Word Embeddings Not Accurate

I am trying to build my own word2vec model using the code provided here
Link: - Word2Vec  |  TensorFlow Core

So i have even tried to increase the data as well for training the word embedding and i am able to achieve a good model accuracy but when i plot the word vectors on the Embedding Projector the distance between words or the word similarity is really bad, if i even use the cosine distance formula between very similar words the result is bad.

Whereas if the same data is used to train own embeddings using the Gensim library ( not pre-trained) the results of distance and similarity are way better, even on the Embedding Projector as well.

Please can someone help me regarding this, i want to use the Word2Vec code only which is provided by TensorFlow but i am not able to get good results for word distance and word similarity.

Could there be a problem in how you are serializing the embedding vectors and the associated words?

Also, can you confirm there is no difference in the hyperparameters that you are using in TensorFlow and Genism?

1 Like

I am sure regarding the serializing of the vectors and associated word. But regarding the hyper-parameters, i have tried my best to use the same but gensim model is like a blackbox so with just one sentence of code i get the entire word vector array, surely there might be some changes in the code or the processing part but the Tensorflow model is giving no result at all.

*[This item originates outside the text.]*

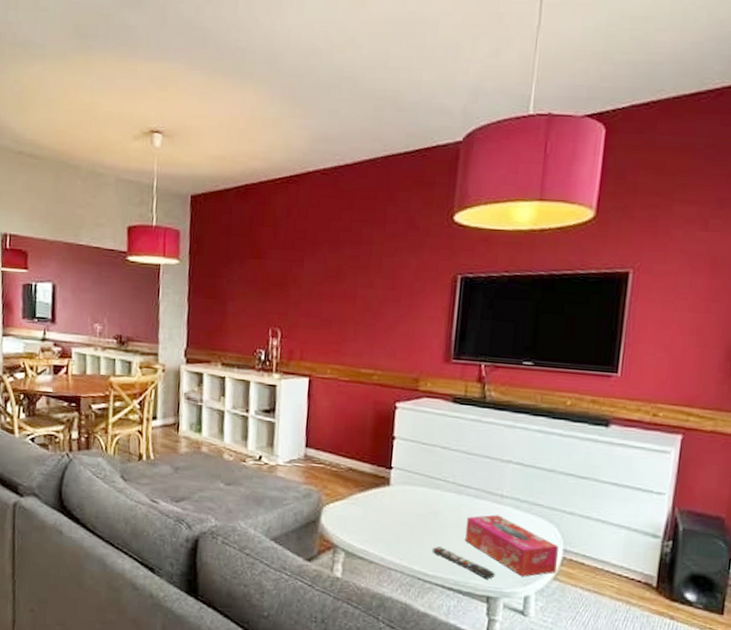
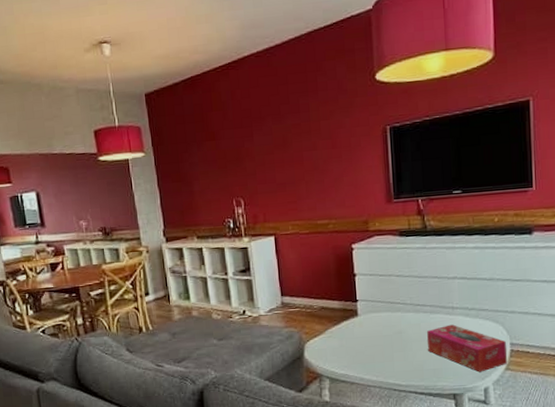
remote control: present [431,546,495,580] -> none [401,360,458,380]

Also there has been an issue raised before on the Github Repository of Tensorflow but it doesn’t seem to have been solved.
Issue Raised: - The word vector obtained by the word2vec tutorial is very bad · Issue #50645 · tensorflow/tensorflow · GitHub

Hi @aiman_shivani . Sorry, that was posted by mistake. It was not related to the tutorial code.

/Cc: @markdaoust may be Mark can shed some additional light.